Ultrafilters and nonstandard methods in combinatorics of numbers
Universita di Pisa
In certain areas of Ramsey theory and combinatorics of numbers, diverse non-elementary methods are successfully applied, including ergodic theory, Fourier analysis, (discrete) topological dynamics, algebra in the space of ultrafilters. In this talk I will survey some recent results that have been obtained by using tools from mathematical logic, namely ultrafilters and nonstandard models of the integers.

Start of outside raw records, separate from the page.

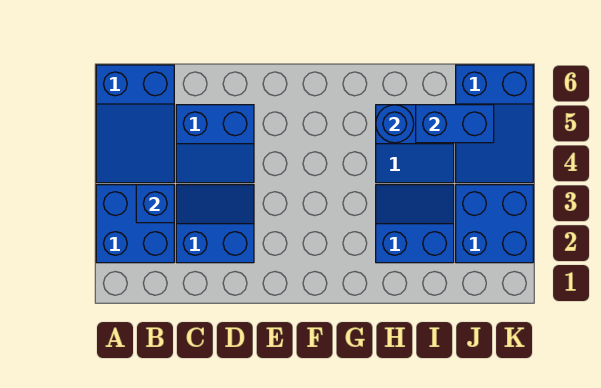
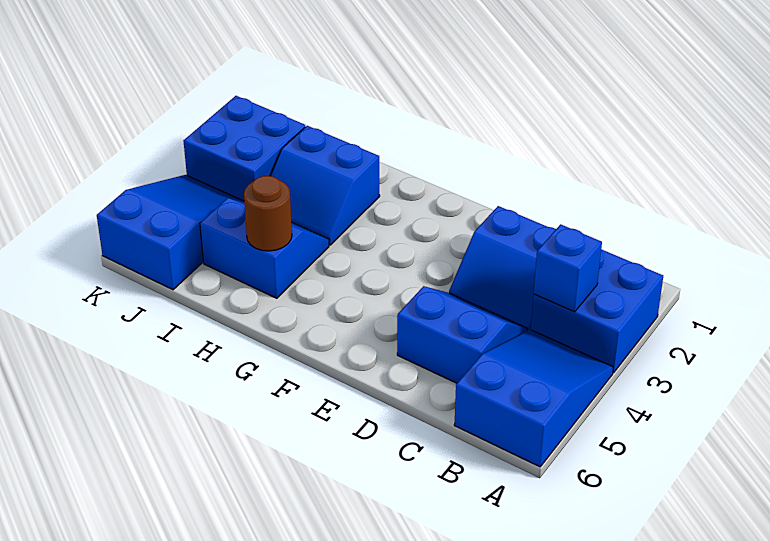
blue 1x1 round brick [376,105,414,143] -> brown 1x1 round brick [244,176,292,251]
blue 1x2 brick [416,105,494,143] -> none

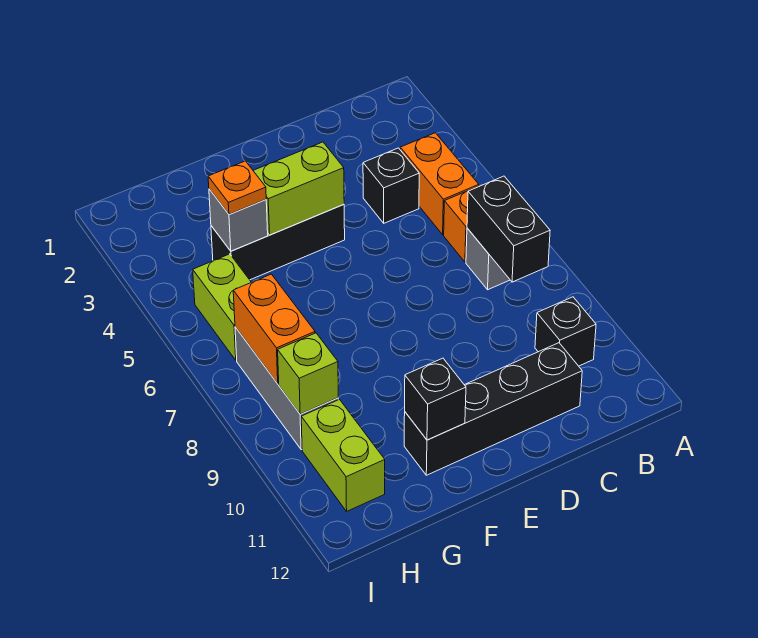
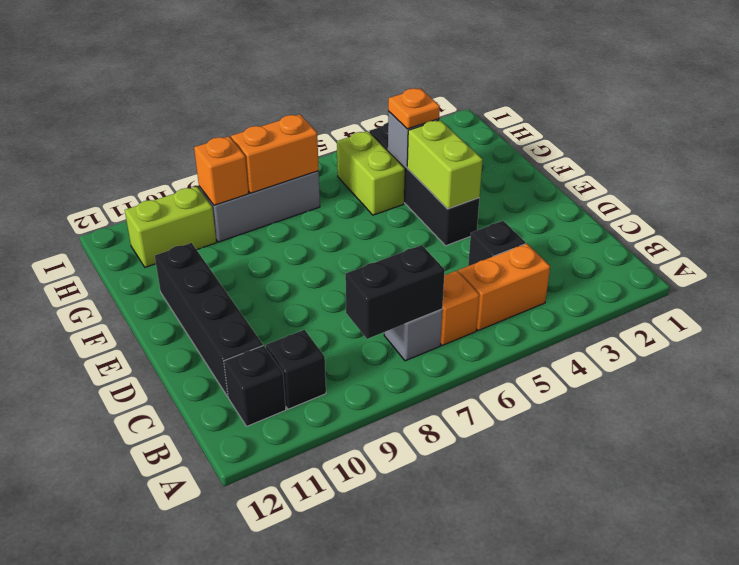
black 1x3 brick [211,205,345,280] -> black 1x4 brick [369,122,479,246]
black 1x1 brick [405,358,466,440] -> black 1x1 brick moved to [224,345,286,426]
lime 1x2 brick [193,254,251,360] -> lime 1x2 brick turned to [337,131,405,215]
lime 1x1 brick [278,333,338,414] -> orange 1x1 brick [194,136,249,205]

On the side of Ramsey theory, I will show how the hypernatural numbers of nonstandard analysis can play the role of ultrafilters, and provide a convenient setting for the study of partition regularity problems of diophantine equations. About additive number theory, I will show how the methods of nonstandard analysis can be used to prove density-dependent properties of sets of integers. A recent example is the following theorem: If a set $A$ of natural numbers has positive upper asymptotic density then there exists infinite sets $B$, $C$ such that their sumset $C+B$ is contained in the union of $A$ and a shift of $A$. (This gives a partial answer to an old question by Erdős.)
The slides are here.
Mauro Di Nasso is a Ricercatore in the Math Department of the University of Pisa, studying mathematical logic and its applications. The main topics of his research are nonstandard methods and their foundations, infinite combinatorics (ultrafilters) and foundational theories of counting (numerosities). He received his doctorate in 1995 from the Universita di Siena.